### Task statement
The answer should be the lines from the one with "left shoulder: (464, 352)" through the final line of the entries, restated word for word.

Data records
= = = = = = =

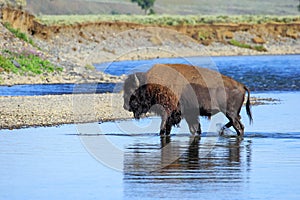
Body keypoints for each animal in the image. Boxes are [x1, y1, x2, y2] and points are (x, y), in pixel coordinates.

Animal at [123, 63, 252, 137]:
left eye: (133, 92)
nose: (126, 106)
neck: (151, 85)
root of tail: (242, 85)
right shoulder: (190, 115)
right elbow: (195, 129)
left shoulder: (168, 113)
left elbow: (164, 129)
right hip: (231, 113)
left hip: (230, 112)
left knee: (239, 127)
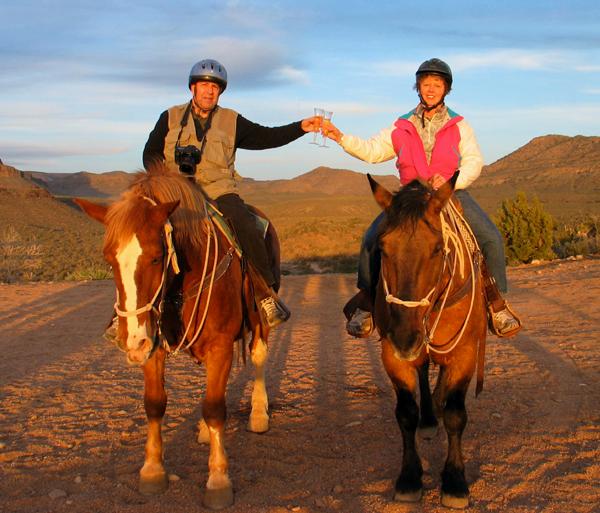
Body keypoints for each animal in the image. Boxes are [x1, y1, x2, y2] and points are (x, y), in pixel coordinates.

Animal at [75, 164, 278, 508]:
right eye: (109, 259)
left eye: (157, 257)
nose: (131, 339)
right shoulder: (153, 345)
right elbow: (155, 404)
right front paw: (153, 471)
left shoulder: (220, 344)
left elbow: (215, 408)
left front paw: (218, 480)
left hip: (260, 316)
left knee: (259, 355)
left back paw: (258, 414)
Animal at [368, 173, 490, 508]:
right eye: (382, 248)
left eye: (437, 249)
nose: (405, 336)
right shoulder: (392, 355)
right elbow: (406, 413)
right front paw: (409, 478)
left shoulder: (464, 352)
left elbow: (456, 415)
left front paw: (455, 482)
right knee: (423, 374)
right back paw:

= = = = = = =

### Task output
left shoulder: (464, 352)
left elbow: (456, 415)
left front paw: (455, 482)
right knee: (423, 374)
right back paw:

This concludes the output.